Bu içgörü ile çıkarak, wamo’nun şirket kurma hizmetini hayata geçirdik. Bundan böyle wamo ile Dünya’nın neresinde olursanız olun, 15 dakikalık bir başvuru ile İngiltere’de 48 saat içinde şirket kurup, aynı günde wamo’dan şirket hesabı açabilirsiniz.

Türkiye pazarına ise bu hizmetle girmiş olduk. O kadar çok girişimci yurt dışına açılmak, işlerini yurt dışında büyütmek veya yurt dışında Amazon, Etsy gibi platformlarda satış yapmak istiyor ki onların hayatını kolaylaştırarak hayallerini ulaşmaya yardımcı olmak istiyoruz. İngiltere’de şirket kurduktan sonra direktörlerden biri İngiltere’de yaşamıyorsa banka hesabı açtırmak kadar zor bir şey yok, oysa wamo ile hem Sterlin hem de EUR IBAN’e sahip olacakları şirket hesabını aynı günde açabiliyorlar. Bunun yanında da kurduğumuz iş birlikleri sayesinde Shopify ve ikas gibi yeni nesil e-ticaret platformlarından çok uygun tekliflerden yararlanabiliyorlar. Kurucumuzun oğlu 13 yaşında, bizim hizmeti ve Shopify teklifini kullanarak Malta’dan satış yapmaya başladı bile.
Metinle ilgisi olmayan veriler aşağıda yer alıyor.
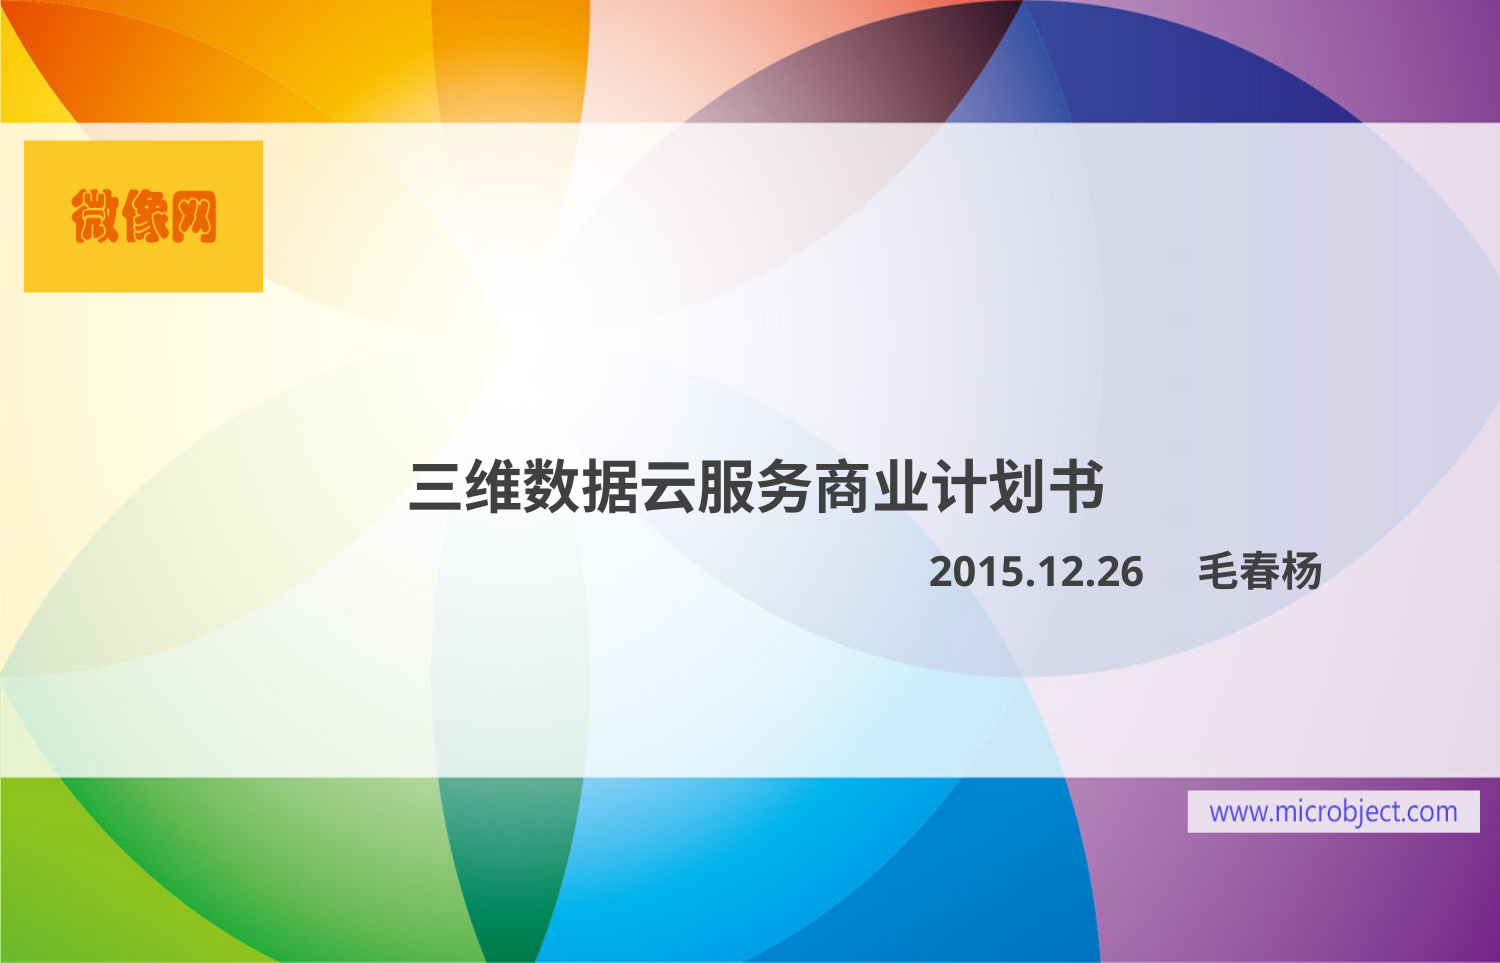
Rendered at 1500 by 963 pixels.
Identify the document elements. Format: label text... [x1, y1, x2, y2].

Sizin mezunlarımızla paylaşmak istediğiniz veya genel anlamda eklemek istediğiniz bir şeyler var mı?
Koç Mezunu olarak arkadan gelenlere söylemek istediğim şey sistemin içinde takılı kalmamaya özen gösterin. Geriye dönüp 10 seneme baktığımda sistemde nasıl sıkışmış olduğumu ancak bugün anlayabiliyorum.

Ve maalesef sistemin içinde kaldığımızda dışardaki potansiyelleri göremiyoruz. O nedenle her zaman gözümüzün açık olması, her zaman sorgulamamız ve daha iyi nasıl yapabilirim diye düşünmemizin çok önemli olduğunu düşünüyorum. Ve iş olarak ne yaparsanız yapın yanına bir hobi koymayı unutmayın.